This invention relates to radiotelephone communication systems in general and more particularly to the method and apparatus of transferring a radiotelephone call by a subscriber unit from one radio coverage area to another radio coverage area.
In radiotelephone systems having more than one radio coverage area, it is well known to coordinate the service provided in the radio coverage areas by enabling a radiotelephone call established in a first of the radio coverage areas to be maintained as the subscriber unit moves to a second radio coverage area. This transferring of the call service is conventionally known as handoff, handover, or link transfer.
Cellular radiotelephone systems are known for their ability to maintain a telephone call over a wide geographic area by handing off a telephone call between radio coverage areas (or "cells"). Handoff techniques used in such cellular systems have been documented in the literature (see "Control Architecture" by Fluhr, et al., the Bell System Technical Journal Vol. 58, No. 1, Jan. 1979, pp. 43-69). Generally in handing off a call from one cell to another, it is necessary for the system to determine which cell has the best communication path to the subscriber unit and then instruct the subscriber unit as to which frequency it should tune in order to maintain the conversation into the new, target cell. More recently, the subscriber unit has been taking a more active role in the handoff decision-making process by providing information to the fixed network regarding which communication channels are suitable for continuing the call in a target cell (see, for exam_pie, U.S. Pat. No. 5,127,100).
In the more recently developed systems in which the subscriber unit participates in the handoff determination, the fixed system equipment must smoothly and efficiently connect the telephone call from a target cell site to the call in progress. It has been suggested in Electronic Industries Association specification IS-41 that the wireline telephone switch which initially receives and processes the radiotelephone call act as an anchor point for all future handoff activities. The anchor wireline telephone switch then connects the call to the radio subscriber unit, regardless of the subscriber unit's cell location. This plan, however, requires the wireline telephone switches to be specifically designed to handle wireless telephone services. Such use of wireline telephone switches is inefficient due to the substantial amount of overhead which must be dedicated to radiotelephone processing rather than to switch interconnection.
It has also been suggested that a Class 5 telephone switch which supports a wireline feature commonly termed "barge-in" can be used to implement handoff. Barge-in allows a wireline subscriber C to send a Call Identity message defining a call in progress between wireline subscribers A and B to an ISDN supporting Class 5 switch to cause all three parties to be connected via a conference bridge. Barge-in implementation for wireless handoff, however, requires ISDN capability and consistency between Class 5 switches. Moreover, handoff using a barge-in feature is limited to the Class 5 switch in which the call was originated so that handoff occurring between radio coverage areas supported by different Class 5 switches cannot occur using conventional barge-in techniques.

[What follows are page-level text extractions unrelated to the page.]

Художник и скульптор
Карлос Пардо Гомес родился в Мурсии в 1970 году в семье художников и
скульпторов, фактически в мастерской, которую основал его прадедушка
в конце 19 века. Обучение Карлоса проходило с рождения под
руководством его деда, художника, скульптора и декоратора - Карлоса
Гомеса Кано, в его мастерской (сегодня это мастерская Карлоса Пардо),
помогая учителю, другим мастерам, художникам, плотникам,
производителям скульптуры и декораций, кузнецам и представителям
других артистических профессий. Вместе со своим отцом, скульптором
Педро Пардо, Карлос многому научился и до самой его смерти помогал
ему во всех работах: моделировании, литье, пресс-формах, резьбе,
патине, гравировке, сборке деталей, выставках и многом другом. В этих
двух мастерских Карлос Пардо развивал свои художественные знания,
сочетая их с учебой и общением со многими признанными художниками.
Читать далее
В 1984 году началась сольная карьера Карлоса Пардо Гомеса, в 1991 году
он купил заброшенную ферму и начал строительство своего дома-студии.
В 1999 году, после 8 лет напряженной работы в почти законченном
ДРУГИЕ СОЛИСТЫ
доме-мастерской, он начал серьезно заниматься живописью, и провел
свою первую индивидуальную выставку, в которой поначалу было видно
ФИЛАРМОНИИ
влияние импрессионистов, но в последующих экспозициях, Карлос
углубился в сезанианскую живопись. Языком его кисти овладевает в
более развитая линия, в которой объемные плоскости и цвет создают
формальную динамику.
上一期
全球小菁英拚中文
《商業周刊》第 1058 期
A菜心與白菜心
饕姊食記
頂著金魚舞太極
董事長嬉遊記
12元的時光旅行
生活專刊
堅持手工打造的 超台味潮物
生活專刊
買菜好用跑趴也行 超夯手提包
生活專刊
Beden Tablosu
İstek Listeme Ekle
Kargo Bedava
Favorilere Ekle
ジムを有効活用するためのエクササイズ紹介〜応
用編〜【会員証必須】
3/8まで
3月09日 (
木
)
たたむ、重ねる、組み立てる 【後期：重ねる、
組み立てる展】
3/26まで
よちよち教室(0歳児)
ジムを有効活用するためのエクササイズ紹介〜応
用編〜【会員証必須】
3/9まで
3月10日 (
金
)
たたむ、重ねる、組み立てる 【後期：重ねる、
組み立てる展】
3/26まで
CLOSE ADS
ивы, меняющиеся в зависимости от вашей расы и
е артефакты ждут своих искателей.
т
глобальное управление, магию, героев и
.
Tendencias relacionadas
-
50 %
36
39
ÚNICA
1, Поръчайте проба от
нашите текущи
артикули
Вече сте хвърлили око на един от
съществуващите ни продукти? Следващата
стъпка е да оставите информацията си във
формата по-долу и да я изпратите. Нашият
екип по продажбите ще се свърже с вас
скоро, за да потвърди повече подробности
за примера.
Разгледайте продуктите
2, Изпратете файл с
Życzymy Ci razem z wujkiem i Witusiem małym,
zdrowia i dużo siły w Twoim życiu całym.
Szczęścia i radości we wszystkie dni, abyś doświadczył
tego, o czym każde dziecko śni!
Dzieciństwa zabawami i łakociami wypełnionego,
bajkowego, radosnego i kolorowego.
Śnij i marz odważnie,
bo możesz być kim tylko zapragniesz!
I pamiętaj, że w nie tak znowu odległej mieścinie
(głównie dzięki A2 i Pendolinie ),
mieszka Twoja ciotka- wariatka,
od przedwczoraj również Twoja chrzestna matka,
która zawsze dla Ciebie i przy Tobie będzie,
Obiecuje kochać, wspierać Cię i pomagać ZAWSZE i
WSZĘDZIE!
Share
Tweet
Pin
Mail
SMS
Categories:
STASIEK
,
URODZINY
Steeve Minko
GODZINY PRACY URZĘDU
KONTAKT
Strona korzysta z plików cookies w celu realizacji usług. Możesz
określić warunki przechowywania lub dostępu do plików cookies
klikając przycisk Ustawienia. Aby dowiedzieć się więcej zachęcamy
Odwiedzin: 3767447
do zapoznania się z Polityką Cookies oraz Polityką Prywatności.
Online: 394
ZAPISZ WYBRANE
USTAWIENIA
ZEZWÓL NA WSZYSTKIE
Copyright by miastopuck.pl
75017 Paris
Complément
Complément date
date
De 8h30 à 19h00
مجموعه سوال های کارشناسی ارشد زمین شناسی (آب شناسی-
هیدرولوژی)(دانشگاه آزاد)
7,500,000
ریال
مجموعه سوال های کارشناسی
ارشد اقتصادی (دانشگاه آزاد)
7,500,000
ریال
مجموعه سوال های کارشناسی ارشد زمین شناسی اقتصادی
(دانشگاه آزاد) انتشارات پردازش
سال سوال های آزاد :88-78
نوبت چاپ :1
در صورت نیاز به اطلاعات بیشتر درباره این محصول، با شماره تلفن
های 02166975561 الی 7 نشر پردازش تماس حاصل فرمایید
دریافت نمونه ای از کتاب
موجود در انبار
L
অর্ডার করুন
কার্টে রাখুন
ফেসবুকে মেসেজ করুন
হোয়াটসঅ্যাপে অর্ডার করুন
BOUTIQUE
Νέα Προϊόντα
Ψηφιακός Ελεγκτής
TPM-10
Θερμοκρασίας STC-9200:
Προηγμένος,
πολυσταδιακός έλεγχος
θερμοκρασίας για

Therefore, it would be desirable to employ standard wireline telephone switches to control call switching functions without regard to whether the calls are wireline or wireless calls and to route call handoff between various other standard wireline telephone switches. The anchor point radiotelephone handoff process should be maintained as a radiotelephone system function which is compatible with these standard wireline telephone switches.